You could almost say Edwin Shen was destined to become a bioengineer. His mother, a medical doctor, practices pathology in Northern California, and his father retired from a career as a mechanical engineer for medical device companies.
“I guess what I do is right in the middle of my parents’ occupations,” he said. “Bioengineering was something my dad recommended I try. I thought research might be something that aligned well with my personality. It turned out to be a perfect fit.”
Shen, from Los Angeles, earned a bachelor’s degree in bioengineering from UC Merced in 2014 just three years after arriving on campus. He pursued a Ph.D. in Biological Engineering and Small-Scale Technologies — now known as the Materials and Biomaterials Engineering Graduate Group.
Professor Kara McCloskey said Shen was a top-performing bioengineering undergraduate student and his outstanding problem-solving and writing skills made him an excellent candidate for the graduate program.
His research in McCloskey’s research laboratory focused on two projects. One was the differentiation of human stem cells into a vascular cell type called a vascular smooth muscle. The second was addressing the lack of complexity and affordability in current bioprinting devices.
For the latter, Shen designed a multi-material bioprinter with novel features that improve resolution and embed hydrogels with concentration gradients of small molecules. He printed fragile induced pluripotent stem cells (iPSC), which are well-known for their propensity to self-assemble into tissue and demonstrate their high viability in long-term printed culture.
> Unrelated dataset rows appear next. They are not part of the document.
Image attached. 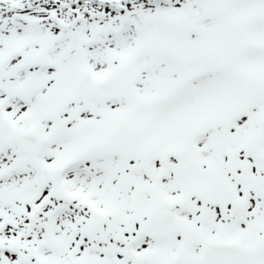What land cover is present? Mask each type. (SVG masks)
I'll return each mask as SVG.
<instances>
[{
  "label": "snow or ice",
  "instance_id": "obj_1",
  "mask_svg": "<svg viewBox=\"0 0 264 264\" xmlns=\"http://www.w3.org/2000/svg\"><path fill=\"white\" fill-rule=\"evenodd\" d=\"M0 264H264V0H0Z\"/></svg>",
  "mask_w": 264,
  "mask_h": 264
}]
</instances>
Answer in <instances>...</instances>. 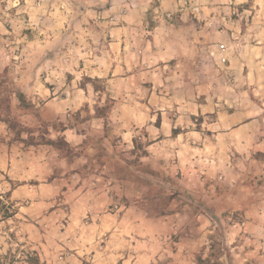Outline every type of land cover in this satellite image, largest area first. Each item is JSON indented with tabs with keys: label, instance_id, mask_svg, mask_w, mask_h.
<instances>
[{
	"label": "rangeland",
	"instance_id": "rangeland-1",
	"mask_svg": "<svg viewBox=\"0 0 264 264\" xmlns=\"http://www.w3.org/2000/svg\"><path fill=\"white\" fill-rule=\"evenodd\" d=\"M177 3L0 0V169L65 179L41 206L0 198L24 208L0 264H264V0H197L202 43L135 67V28L170 39L149 32Z\"/></svg>",
	"mask_w": 264,
	"mask_h": 264
},
{
	"label": "crops",
	"instance_id": "crops-1",
	"mask_svg": "<svg viewBox=\"0 0 264 264\" xmlns=\"http://www.w3.org/2000/svg\"><path fill=\"white\" fill-rule=\"evenodd\" d=\"M143 0H139L141 2ZM184 1L186 4L188 3L191 8L182 7L179 9V13L176 16H179L180 20L184 23H177L176 25L172 24L170 27H163L161 25L155 27L152 32L159 35V31L162 29H168L172 32V36L168 40H159L158 36H154L153 39H149L147 42L139 38L140 34L137 28H135V51L129 52L128 54L132 57L135 56V67L140 65L141 61L147 62V58L149 60H153V63L159 64H179L182 62V57H184L188 53L184 52L185 48H188L190 45L197 47L198 43H202V36L204 33V27L199 25L197 21L194 24H190L188 21V17L193 16L198 19L201 17L200 10L202 8L196 7L194 5L197 4V0H179V2ZM137 5H140L139 3ZM178 6L177 0H160L159 10L162 13L167 14L168 12H172L174 8ZM141 7V6H140ZM192 7L194 10H192ZM141 18V13L135 8V25H139V21ZM181 33H189L190 40L183 41L180 37ZM125 44V42H124ZM122 40L116 41L112 43V47H119L121 50L127 48V43L124 45ZM132 51V50H131ZM125 51H123L124 53ZM140 52V53H139ZM176 62V63H175ZM125 64V62H123ZM130 64V63H128ZM177 66V65H176ZM174 68V67H173ZM172 69V67H171ZM136 72V71H135ZM153 73L157 72V68H155ZM136 75V74H135ZM115 109V110H114ZM119 114H125L132 112L129 106L121 105L112 109L111 112H115ZM123 118V117H122ZM126 123L135 124V120L133 118H124L121 119ZM67 135L69 137L70 130L67 129ZM68 142L69 138L66 139ZM19 181L18 184H15L13 187L9 186L11 181ZM40 181V179H38ZM65 179L60 177H51L50 181L39 182L37 183H27V178H16L13 172L0 169V198L4 200V202L10 201L14 203L15 206L19 205V202L23 200L32 199V204L43 205L44 201L49 198V195L54 194L62 189L61 182ZM8 186V188H7ZM69 190V189H68ZM72 190V189H71ZM70 191V190H69ZM6 200H5V199ZM18 209L14 211V215L11 218L19 219L23 218L24 208L17 207ZM9 219H2L0 221V236H4V232H2V228L6 227Z\"/></svg>",
	"mask_w": 264,
	"mask_h": 264
},
{
	"label": "trees",
	"instance_id": "trees-1",
	"mask_svg": "<svg viewBox=\"0 0 264 264\" xmlns=\"http://www.w3.org/2000/svg\"><path fill=\"white\" fill-rule=\"evenodd\" d=\"M0 205H1V209H5L4 212H3V215H2V219H9L11 217H13L14 215V212H9L7 206H5L4 204H2V201L0 200ZM197 264H210L209 260L208 259H203L201 257H198L197 258Z\"/></svg>",
	"mask_w": 264,
	"mask_h": 264
}]
</instances>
He guided these iPSC toward vascular smooth muscle fate through fluorescently activated cell sorting and optimized cell culture conditions.
As a graduate student, Shen was awarded a National Science Foundation’s Innovation Corps (I-Corp) grant with McCloskey, fellow UC Merced graduate student, and now alumna, Rachel Hatano, and Elliot Botvinick from UC Irvine to investigate the commercialization potential of the bioprinter he developed. The grant provided them with funds for an immersive, entrepreneurial training program that facilitates customer discovery to see if the product is viable for industry.
“We went through the program and got entrepreneurship training, but ultimately it felt like industry was not ready for what our product could offer. They wanted us to modify the system for reproducible cell culture plating — something much simpler,” he said. “Building my own bioprinter got me acclimated to programming and hardware machinery. A lot of the process development I do now deals with things like automation and troubleshooting machines.”